30 January 2017 1min read

Lox interpreter in Swift

A couple of days ago I was reading Crafting Interpreters written by Bob Nystrom and it awoke my passion for programming languages so I decided to implement an interpreter for Lox in Swift!

Programming languages and compilers are one of my biggest interests, following the Swift evolution list and watching Jonathan Blow develop his new language are two of my hobbies. I’ve played with parsers in the past, and tried to mess around with the missing metaprogramming features in Swift but I’ve never tried to implement a complete language. Although I understand the theory behind it I was missing the motivation to get my hands dirty, motivation that Bob’s book seems to have given me!

The plan here is to follow Bob’s work on the book and implement the chapters one by one in Swift. I’m really curious to see how Swift is suited for this kind of work.

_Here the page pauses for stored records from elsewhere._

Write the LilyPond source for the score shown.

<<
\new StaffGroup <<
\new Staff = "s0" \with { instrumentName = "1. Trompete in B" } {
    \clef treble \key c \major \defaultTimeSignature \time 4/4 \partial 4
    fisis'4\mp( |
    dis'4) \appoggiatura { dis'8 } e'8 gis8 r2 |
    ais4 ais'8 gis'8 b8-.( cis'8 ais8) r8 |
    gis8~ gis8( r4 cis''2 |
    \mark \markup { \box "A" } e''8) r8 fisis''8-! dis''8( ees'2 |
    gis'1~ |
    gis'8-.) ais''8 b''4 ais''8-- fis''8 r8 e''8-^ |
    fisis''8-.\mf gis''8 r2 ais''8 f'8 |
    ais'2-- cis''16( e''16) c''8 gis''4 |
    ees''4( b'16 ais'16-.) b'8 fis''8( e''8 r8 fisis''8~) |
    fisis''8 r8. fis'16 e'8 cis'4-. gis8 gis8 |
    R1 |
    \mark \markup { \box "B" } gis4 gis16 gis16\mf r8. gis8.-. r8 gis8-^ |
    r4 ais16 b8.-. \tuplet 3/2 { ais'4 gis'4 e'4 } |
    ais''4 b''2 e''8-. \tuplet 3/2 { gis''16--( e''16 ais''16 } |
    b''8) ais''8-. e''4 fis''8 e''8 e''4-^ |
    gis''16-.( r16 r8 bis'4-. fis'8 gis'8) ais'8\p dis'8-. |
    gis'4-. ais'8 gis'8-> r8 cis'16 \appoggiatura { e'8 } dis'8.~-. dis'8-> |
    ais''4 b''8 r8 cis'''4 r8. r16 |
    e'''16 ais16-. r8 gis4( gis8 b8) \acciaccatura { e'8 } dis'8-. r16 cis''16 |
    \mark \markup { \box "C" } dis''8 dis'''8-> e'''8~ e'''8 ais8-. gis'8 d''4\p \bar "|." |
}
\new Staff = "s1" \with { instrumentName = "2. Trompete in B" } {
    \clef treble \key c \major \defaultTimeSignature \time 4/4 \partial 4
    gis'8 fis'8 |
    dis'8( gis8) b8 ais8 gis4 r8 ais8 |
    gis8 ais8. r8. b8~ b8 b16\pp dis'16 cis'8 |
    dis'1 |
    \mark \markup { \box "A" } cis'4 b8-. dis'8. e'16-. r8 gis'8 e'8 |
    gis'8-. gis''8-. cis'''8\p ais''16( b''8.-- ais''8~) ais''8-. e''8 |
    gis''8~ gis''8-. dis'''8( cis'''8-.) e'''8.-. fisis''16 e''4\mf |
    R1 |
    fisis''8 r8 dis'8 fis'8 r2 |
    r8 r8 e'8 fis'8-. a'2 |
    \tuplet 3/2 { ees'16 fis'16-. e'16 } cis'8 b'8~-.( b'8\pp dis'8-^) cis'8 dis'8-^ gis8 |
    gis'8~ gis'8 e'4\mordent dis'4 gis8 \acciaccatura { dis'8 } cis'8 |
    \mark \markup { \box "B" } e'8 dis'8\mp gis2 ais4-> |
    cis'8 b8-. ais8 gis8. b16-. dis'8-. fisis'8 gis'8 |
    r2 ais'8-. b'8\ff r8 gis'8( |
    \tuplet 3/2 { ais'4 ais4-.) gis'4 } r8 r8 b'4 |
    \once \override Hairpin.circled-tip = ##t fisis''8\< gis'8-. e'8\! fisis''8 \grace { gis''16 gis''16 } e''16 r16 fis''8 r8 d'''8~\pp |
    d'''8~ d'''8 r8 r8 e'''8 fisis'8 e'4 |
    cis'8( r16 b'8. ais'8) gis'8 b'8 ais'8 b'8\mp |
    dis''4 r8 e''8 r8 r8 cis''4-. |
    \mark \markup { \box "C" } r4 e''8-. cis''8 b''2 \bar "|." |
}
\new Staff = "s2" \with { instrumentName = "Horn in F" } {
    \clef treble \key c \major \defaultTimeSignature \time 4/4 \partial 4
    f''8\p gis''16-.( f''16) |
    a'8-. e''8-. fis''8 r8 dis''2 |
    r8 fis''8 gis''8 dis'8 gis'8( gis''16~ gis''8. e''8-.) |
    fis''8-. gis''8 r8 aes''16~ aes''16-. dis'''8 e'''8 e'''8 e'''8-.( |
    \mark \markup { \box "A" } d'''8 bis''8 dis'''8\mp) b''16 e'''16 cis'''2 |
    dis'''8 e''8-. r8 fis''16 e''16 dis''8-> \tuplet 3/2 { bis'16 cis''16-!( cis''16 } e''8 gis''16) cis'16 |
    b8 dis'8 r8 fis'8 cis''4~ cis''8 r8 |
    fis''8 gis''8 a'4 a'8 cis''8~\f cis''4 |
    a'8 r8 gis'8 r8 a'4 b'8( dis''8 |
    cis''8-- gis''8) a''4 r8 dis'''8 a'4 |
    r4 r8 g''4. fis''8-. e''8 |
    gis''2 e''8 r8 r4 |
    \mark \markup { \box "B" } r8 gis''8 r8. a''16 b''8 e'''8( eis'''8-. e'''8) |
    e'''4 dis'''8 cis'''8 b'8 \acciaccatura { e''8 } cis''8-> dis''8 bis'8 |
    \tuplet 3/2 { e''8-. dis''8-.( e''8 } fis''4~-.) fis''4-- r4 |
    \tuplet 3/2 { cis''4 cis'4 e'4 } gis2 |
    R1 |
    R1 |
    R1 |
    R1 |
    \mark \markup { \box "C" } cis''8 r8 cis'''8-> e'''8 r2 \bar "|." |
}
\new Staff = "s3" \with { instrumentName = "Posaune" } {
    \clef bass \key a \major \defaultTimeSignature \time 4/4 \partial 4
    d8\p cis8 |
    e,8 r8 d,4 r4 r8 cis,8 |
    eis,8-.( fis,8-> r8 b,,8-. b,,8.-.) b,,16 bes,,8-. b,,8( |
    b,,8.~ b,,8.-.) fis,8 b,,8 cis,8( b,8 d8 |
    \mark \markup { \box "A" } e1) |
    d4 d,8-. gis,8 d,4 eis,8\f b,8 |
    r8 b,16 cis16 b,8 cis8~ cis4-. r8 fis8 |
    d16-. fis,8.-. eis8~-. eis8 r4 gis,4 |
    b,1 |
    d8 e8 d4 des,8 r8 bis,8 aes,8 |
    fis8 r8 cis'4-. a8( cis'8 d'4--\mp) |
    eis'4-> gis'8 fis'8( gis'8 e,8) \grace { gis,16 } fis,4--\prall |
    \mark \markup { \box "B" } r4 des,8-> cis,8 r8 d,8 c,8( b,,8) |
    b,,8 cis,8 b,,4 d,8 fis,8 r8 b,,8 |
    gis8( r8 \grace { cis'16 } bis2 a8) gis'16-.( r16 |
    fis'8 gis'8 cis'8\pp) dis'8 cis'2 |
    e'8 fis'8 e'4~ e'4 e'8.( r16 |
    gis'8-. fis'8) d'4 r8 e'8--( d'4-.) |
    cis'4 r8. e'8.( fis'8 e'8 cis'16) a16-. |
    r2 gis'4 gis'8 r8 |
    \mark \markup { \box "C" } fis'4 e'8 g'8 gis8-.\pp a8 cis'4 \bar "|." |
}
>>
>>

One thing to note is that I’m trying to write a mix between idiomatic Swift (whatever that means in this young language) and the code that the book shows in Java. Because I’m not making up the language nor the compiler/interpreter but I’m following the book I don’t want to get into a point where in future chapters the book asks for some code changes and they get too complex because I was trying to be too smart. So I take it as a learning exercise and try to implement it as close as possible, except for those occasions where I can’t resist using Swift nice features like guard or the powerful switch statements. There will be time to maybe write another compiler that explores different ways of doing things, but this is not it.

This past weekend I implemented the scanner, basically the only coding chapter that is availalbe as of today. I will be waiting for more chapters to be released and keep putting some time in this project.